*** Input material Section Begins ***

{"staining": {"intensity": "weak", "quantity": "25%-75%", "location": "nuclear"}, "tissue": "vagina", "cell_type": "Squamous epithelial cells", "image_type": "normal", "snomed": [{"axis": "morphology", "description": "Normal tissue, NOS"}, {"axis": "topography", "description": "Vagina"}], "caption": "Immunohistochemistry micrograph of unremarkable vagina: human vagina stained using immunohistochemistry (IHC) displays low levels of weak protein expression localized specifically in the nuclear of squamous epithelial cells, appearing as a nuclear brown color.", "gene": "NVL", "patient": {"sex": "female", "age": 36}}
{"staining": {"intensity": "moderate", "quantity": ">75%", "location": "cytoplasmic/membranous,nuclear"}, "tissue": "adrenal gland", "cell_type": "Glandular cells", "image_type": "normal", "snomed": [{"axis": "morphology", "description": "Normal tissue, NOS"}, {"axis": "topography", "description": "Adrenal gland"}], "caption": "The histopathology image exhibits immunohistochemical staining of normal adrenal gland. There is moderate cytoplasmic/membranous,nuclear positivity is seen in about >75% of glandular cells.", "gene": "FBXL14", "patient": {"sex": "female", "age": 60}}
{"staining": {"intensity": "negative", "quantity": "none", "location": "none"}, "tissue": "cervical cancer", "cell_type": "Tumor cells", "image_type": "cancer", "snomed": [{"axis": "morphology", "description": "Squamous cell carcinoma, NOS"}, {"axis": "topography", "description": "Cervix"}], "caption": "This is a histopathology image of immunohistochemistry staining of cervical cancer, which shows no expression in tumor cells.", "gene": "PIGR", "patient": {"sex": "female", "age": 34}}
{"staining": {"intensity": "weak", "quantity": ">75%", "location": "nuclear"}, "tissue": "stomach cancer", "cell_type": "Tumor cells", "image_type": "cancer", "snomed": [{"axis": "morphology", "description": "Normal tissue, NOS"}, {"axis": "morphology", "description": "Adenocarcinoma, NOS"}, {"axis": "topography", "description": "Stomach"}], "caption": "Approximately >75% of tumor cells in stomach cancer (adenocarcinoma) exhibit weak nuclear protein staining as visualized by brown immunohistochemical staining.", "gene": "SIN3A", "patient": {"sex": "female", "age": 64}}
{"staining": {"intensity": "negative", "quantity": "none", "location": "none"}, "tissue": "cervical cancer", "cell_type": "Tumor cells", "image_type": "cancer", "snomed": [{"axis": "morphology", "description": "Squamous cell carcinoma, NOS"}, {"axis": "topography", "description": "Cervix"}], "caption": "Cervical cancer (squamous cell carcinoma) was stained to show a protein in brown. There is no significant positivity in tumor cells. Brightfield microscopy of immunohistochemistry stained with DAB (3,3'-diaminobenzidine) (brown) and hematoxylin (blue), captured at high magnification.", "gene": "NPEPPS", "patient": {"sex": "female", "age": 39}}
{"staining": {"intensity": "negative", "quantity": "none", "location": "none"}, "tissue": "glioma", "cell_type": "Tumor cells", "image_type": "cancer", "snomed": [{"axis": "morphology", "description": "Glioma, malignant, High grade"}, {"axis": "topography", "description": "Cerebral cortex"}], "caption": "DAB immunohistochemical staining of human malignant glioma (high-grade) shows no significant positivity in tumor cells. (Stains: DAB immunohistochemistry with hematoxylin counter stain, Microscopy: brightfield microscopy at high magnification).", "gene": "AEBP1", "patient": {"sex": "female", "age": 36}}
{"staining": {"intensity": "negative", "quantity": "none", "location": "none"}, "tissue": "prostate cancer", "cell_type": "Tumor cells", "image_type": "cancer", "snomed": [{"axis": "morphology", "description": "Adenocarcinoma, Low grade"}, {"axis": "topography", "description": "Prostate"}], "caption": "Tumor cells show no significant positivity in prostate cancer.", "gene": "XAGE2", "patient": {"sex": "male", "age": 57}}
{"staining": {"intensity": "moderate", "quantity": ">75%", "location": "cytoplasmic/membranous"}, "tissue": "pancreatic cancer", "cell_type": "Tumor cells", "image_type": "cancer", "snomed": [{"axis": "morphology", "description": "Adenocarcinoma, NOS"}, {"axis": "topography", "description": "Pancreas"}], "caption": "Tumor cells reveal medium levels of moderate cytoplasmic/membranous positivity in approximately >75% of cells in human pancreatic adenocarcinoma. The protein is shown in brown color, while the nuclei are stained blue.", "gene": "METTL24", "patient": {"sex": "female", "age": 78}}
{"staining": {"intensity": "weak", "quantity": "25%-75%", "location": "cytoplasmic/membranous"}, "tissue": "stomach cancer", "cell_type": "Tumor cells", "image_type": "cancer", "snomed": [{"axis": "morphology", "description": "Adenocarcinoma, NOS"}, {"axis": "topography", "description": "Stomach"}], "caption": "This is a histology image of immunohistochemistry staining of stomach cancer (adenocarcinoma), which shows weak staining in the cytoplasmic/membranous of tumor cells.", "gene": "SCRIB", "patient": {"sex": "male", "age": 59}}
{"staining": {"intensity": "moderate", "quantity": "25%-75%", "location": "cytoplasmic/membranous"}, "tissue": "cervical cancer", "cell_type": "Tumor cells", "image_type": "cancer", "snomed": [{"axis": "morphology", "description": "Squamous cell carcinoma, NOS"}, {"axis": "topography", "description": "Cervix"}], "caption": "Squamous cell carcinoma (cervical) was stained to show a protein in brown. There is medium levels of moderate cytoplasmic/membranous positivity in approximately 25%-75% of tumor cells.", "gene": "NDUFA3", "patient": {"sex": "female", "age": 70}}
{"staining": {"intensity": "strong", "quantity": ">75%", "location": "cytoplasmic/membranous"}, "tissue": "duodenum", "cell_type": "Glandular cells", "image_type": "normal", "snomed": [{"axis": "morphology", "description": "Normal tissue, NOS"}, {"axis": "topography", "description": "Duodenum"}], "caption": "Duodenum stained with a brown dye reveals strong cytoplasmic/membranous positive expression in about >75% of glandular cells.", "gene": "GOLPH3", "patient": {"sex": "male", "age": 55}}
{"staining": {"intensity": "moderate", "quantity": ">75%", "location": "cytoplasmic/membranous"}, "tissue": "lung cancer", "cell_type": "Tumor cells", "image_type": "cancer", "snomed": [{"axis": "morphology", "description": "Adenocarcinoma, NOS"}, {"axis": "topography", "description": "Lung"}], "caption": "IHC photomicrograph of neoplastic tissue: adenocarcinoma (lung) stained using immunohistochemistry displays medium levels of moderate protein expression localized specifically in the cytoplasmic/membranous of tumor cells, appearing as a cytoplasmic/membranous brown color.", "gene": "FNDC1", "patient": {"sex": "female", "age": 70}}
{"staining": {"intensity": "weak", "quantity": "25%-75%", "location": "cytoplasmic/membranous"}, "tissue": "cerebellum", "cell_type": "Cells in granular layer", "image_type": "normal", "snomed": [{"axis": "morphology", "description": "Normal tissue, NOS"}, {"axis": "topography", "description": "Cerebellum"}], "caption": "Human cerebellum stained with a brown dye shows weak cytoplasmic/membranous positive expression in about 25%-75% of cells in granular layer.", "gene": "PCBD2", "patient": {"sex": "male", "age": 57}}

*** Input material Section Ends ***

• **Required action**: Using the data above, print exactly the lines from the line that contains "staining of human" through the line that contains "cells reveal medium", with both included.

• **Written answer**:
{"staining": {"intensity": "negative", "quantity": "none", "location": "none"}, "tissue": "glioma", "cell_type": "Tumor cells", "image_type": "cancer", "snomed": [{"axis": "morphology", "description": "Glioma, malignant, High grade"}, {"axis": "topography", "description": "Cerebral cortex"}], "caption": "DAB immunohistochemical staining of human malignant glioma (high-grade) shows no significant positivity in tumor cells. (Stains: DAB immunohistochemistry with hematoxylin counter stain, Microscopy: brightfield microscopy at high magnification).", "gene": "AEBP1", "patient": {"sex": "female", "age": 36}}
{"staining": {"intensity": "negative", "quantity": "none", "location": "none"}, "tissue": "prostate cancer", "cell_type": "Tumor cells", "image_type": "cancer", "snomed": [{"axis": "morphology", "description": "Adenocarcinoma, Low grade"}, {"axis": "topography", "description": "Prostate"}], "caption": "Tumor cells show no significant positivity in prostate cancer.", "gene": "XAGE2", "patient": {"sex": "male", "age": 57}}
{"staining": {"intensity": "moderate", "quantity": ">75%", "location": "cytoplasmic/membranous"}, "tissue": "pancreatic cancer", "cell_type": "Tumor cells", "image_type": "cancer", "snomed": [{"axis": "morphology", "description": "Adenocarcinoma, NOS"}, {"axis": "topography", "description": "Pancreas"}], "caption": "Tumor cells reveal medium levels of moderate cytoplasmic/membranous positivity in approximately >75% of cells in human pancreatic adenocarcinoma. The protein is shown in brown color, while the nuclei are stained blue.", "gene": "METTL24", "patient": {"sex": "female", "age": 78}}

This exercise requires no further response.